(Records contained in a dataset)
-- Opening Marker --

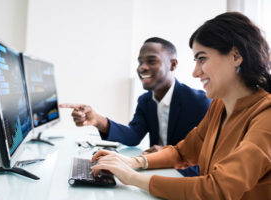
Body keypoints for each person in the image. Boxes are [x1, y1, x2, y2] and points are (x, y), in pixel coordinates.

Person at [89, 12, 271, 200]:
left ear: (236, 56)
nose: (195, 72)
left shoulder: (266, 115)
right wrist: (132, 161)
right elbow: (182, 153)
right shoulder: (219, 106)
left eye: (202, 59)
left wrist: (131, 178)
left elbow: (217, 189)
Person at [60, 37, 211, 177]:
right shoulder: (145, 100)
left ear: (173, 64)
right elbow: (133, 135)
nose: (142, 67)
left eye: (152, 61)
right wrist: (98, 120)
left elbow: (207, 162)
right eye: (140, 62)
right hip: (152, 171)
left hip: (181, 177)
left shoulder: (199, 102)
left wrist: (165, 157)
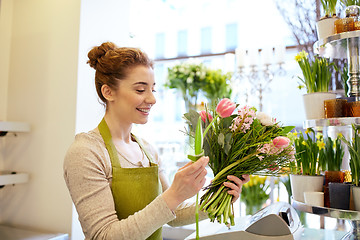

-- Closing Marker --

# The problem
Retype word for word the span of lines above that begins with the line containing "right shoulder: (145, 100)" and ends with the last line of the records; skip all pictures.

# Answer area
right shoulder: (145, 100)
left ear: (173, 64)
right elbow: (133, 135)
nose: (142, 67)
left eye: (152, 61)
right wrist: (98, 120)
left elbow: (207, 162)
right eye: (140, 62)
right hip: (152, 171)
left hip: (181, 177)
left shoulder: (199, 102)
left wrist: (165, 157)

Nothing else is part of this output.